This week, City Week 2022 was hosted in London at the Guildhall building.
Trade Finance Global are delighted to have been media partners for the event.
Day one, themed “Meeting the climate change challenge – the role of financial services in achieving net-zero”, was packed with speakers and panel discussions.
Here is a quick rundown of the main themes covered throughout the first of this three-day conference.
Climate change is real
Scientists indicate that we have 8 years to stop rising global temperatures before the average temperature increases two degrees above current levels.
Once the 2-degree threshold is reached, further temperature increases will be beyond human control.
This is because natural carbon sinks, such as ice caps, will begin to deteriorate at this higher level, releasing ever more carbon and further increasing temperatures into a feedback loop.
Once the global average temperature reaches a 3-degree increase, experts predict that 75% of the global population will not be able to live where they do today.
This is a bleak forecast that necessitates unprecedented human migration, particularly for people in coastal regions.
Despite this outlook, one common trend from day one at City Week is not to lose hope!
Rather, industry leaders and policymakers need to take action and double down on climate finance efforts to provide the liquidity that will help steer humanity towards a more sustainable destination.
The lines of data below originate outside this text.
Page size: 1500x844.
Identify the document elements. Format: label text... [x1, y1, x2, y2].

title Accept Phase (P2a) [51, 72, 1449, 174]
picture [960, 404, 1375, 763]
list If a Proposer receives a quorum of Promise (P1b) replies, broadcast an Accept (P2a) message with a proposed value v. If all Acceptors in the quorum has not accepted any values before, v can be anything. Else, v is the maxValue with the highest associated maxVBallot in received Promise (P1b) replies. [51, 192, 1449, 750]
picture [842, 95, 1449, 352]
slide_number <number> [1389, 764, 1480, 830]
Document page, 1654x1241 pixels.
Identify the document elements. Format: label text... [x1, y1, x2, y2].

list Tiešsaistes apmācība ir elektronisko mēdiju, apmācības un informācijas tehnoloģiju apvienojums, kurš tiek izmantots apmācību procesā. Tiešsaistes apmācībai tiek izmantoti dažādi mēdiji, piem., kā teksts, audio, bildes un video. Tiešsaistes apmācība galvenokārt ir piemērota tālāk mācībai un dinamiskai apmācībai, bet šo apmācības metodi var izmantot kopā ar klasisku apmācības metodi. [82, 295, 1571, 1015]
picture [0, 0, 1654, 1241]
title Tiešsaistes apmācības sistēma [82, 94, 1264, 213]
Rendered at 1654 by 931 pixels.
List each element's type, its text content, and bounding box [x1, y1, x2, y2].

Let’s dive in and look at some of the key trends that emerged during the climate-change-themed day of the conference.
Data and Information drive change
Data and information related to climate change are critical drivers for change.
According to the day’s speakers, the majority of companies either do not collect climate-related data or don’t have any meaningful plan for acting on it.
Those that do collect it and have a plan to act on it, are simply too early in the process to have any realistic insights at this point.
To change this and help provide access to data, some government entities are implementing reporting requirements for the private sector.
These requirements do not force firms to act in a certain way, but rather regulate the transparency of data – ensuring that it becomes available for the public and investors to review.
This will be a critical step in allowing the market to analyse and subsequently make informed climate-related decisions.
Emerging economies require a different approach
Another critical aspect of data to bear in mind is the vast disparity that exists between the quality and quantity of data available in developed and developing countries.
Data indicates that 50% of the current carbon emissions hail from emerging economies and that these nations are poised to contribute to 90% of the emission growth in the years ahead.
While these figures may suggest that efforts should be concentrated on emerging economies, this is not such a simple solution.
In these markets, simply transitioning away from dirty energy sources is not an option.
The lights would turn off and millions would be out of work.
Instead, global organisations need to encourage developing economies and the firms therein to gradually transition to more sustainable options.
This will take time and these global leaders will need to take responsibility for bringing emerging economies along and lay the groundwork for them to transition in the future when the time is right.
The importance of education
Another theme that recurred on day one of the 12th City Week conference is the importance of education.
Many firms and key stakeholders lack the necessary knowledge of climate and related metrics to even know what is important, let alone make informed decisions.
Increasing this education will create familiarity with the topics at hand and drive a sense of urgency among everyone involved.
Firms need to educate everyone across their business and broader supply chains.
With the refined sense of knowledge that education and training will provide, key industry leaders will be embodied with a sense of trust in the options that are available.
Increased trust will help facilitate investments in green solutions since financiers will know what the services do and why they are important for the planet.
Money moves the needle
Taking action to fight climate change requires significant capital investment – investments that will largely have to come with the help of financial institutions.
Like all other individuals and organisations with an interest in keeping planet earth livable, financers need to ensure that they are educated on climate matters.
This will help allocate funds to the right hands to drive real change in the ecosystem.
From a macro perspective, there are debates as to which financial approach is superior: carbon taxes or carbon markets.
According to the experts at City Week, these debates are largely insignificant since both of these tools are necessary to reach the levels of change that the earth requires to survive.
When it comes to creating financial models, firms must begin to account for the added costs of carbon.
Many policymakers predict that within the next decade, such financial allocations will be necessary for a company’s financial statements.
This means that any longer-term financial model that does currently account for these, is not going to be accurate.
Taking action
Perhaps the most imperative takeaway from the first day of City Week 2022 is the importance to take action now.
Yes, many of the solutions that exist today are not perfect – but that’s okay.
Perfection cannot be the enemy of the good – if we wait for the perfect solution to exist before we take action, it will be too late.
Collaboration is also critical – Individual firms cannot reach the necessary levels of change on their own; they must come together to tackle the issues together.
This goes beyond just the private sector to include firms joining together with public sector institutions to collaborate to help enact real change.